**TASK DETAILS**
Return every entry below without altering a word.

**DATA SECTION**
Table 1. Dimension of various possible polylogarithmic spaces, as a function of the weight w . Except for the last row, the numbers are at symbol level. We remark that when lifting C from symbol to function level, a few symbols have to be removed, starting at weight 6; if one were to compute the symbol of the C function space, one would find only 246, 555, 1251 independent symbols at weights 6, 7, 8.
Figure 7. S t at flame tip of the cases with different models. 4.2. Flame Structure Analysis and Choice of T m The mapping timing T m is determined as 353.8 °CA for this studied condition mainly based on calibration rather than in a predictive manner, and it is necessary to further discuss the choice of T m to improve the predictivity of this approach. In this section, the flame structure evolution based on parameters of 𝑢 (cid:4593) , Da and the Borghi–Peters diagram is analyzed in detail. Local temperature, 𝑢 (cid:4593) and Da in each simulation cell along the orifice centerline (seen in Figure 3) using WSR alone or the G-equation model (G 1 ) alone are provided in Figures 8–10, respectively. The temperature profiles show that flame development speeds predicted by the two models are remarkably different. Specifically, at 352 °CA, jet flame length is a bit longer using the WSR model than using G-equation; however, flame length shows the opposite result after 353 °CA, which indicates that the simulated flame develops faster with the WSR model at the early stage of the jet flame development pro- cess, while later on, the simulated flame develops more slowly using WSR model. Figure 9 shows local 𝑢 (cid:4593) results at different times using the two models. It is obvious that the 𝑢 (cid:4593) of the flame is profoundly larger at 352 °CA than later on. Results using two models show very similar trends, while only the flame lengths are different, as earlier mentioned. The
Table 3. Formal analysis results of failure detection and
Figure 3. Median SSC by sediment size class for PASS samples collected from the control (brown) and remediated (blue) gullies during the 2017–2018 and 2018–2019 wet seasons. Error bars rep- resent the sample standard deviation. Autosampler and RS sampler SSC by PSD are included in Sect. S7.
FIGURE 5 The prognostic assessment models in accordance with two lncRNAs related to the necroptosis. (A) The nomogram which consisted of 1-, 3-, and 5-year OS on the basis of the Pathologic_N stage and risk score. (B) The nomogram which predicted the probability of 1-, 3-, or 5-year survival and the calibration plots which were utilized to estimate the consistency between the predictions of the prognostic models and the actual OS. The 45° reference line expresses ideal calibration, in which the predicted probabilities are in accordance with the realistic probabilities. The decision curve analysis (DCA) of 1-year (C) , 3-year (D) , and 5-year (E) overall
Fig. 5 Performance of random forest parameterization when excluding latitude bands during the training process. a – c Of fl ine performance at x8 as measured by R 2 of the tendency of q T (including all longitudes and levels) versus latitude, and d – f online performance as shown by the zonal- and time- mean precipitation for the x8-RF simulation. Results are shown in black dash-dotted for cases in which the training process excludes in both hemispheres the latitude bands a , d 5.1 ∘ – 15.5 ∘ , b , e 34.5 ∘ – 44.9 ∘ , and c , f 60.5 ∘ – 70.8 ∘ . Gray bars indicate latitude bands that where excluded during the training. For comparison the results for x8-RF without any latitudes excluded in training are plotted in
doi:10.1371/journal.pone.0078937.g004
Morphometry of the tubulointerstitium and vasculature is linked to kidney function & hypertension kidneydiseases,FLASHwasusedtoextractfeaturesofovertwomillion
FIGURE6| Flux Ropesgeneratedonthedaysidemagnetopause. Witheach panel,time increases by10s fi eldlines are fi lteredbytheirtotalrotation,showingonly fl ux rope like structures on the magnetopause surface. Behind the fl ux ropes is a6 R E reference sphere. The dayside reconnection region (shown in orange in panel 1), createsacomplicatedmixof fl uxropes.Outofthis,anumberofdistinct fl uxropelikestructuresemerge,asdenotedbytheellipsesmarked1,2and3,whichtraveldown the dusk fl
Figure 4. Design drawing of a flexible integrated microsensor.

**RESPONSE FOR THIS EXERCISE**
Table 1. Dimension of various possible polylogarithmic spaces, as a function of the weight w . Except for the last row, the numbers are at symbol level. We remark that when lifting C from symbol to function level, a few symbols have to be removed, starting at weight 6; if one were to compute the symbol of the C function space, one would find only 246, 555, 1251 independent symbols at weights 6, 7, 8.
Figure 7. S t at flame tip of the cases with different models. 4.2. Flame Structure Analysis and Choice of T m The mapping timing T m is determined as 353.8 °CA for this studied condition mainly based on calibration rather than in a predictive manner, and it is necessary to further discuss the choice of T m to improve the predictivity of this approach. In this section, the flame structure evolution based on parameters of 𝑢 (cid:4593) , Da and the Borghi–Peters diagram is analyzed in detail. Local temperature, 𝑢 (cid:4593) and Da in each simulation cell along the orifice centerline (seen in Figure 3) using WSR alone or the G-equation model (G 1 ) alone are provided in Figures 8–10, respectively. The temperature profiles show that flame development speeds predicted by the two models are remarkably different. Specifically, at 352 °CA, jet flame length is a bit longer using the WSR model than using G-equation; however, flame length shows the opposite result after 353 °CA, which indicates that the simulated flame develops faster with the WSR model at the early stage of the jet flame development pro- cess, while later on, the simulated flame develops more slowly using WSR model. Figure 9 shows local 𝑢 (cid:4593) results at different times using the two models. It is obvious that the 𝑢 (cid:4593) of the flame is profoundly larger at 352 °CA than later on. Results using two models show very similar trends, while only the flame lengths are different, as earlier mentioned. The
Table 3. Formal analysis results of failure detection and
Figure 3. Median SSC by sediment size class for PASS samples collected from the control (brown) and remediated (blue) gullies during the 2017–2018 and 2018–2019 wet seasons. Error bars rep- resent the sample standard deviation. Autosampler and RS sampler SSC by PSD are included in Sect. S7.
FIGURE 5 The prognostic assessment models in accordance with two lncRNAs related to the necroptosis. (A) The nomogram which consisted of 1-, 3-, and 5-year OS on the basis of the Pathologic_N stage and risk score. (B) The nomogram which predicted the probability of 1-, 3-, or 5-year survival and the calibration plots which were utilized to estimate the consistency between the predictions of the prognostic models and the actual OS. The 45° reference line expresses ideal calibration, in which the predicted probabilities are in accordance with the realistic probabilities. The decision curve analysis (DCA) of 1-year (C) , 3-year (D) , and 5-year (E) overall
Fig. 5 Performance of random forest parameterization when excluding latitude bands during the training process. a – c Of fl ine performance at x8 as measured by R 2 of the tendency of q T (including all longitudes and levels) versus latitude, and d – f online performance as shown by the zonal- and time- mean precipitation for the x8-RF simulation. Results are shown in black dash-dotted for cases in which the training process excludes in both hemispheres the latitude bands a , d 5.1 ∘ – 15.5 ∘ , b , e 34.5 ∘ – 44.9 ∘ , and c , f 60.5 ∘ – 70.8 ∘ . Gray bars indicate latitude bands that where excluded during the training. For comparison the results for x8-RF without any latitudes excluded in training are plotted in
doi:10.1371/journal.pone.0078937.g004
Morphometry of the tubulointerstitium and vasculature is linked to kidney function & hypertension kidneydiseases,FLASHwasusedtoextractfeaturesofovertwomillion
FIGURE6| Flux Ropesgeneratedonthedaysidemagnetopause. Witheach panel,time increases by10s fi eldlines are fi lteredbytheirtotalrotation,showingonly fl ux rope like structures on the magnetopause surface. Behind the fl ux ropes is a6 R E reference sphere. The dayside reconnection region (shown in orange in panel 1), createsacomplicatedmixof fl uxropes.Outofthis,anumberofdistinct fl uxropelikestructuresemerge,asdenotedbytheellipsesmarked1,2and3,whichtraveldown the dusk fl
Figure 4. Design drawing of a flexible integrated microsensor.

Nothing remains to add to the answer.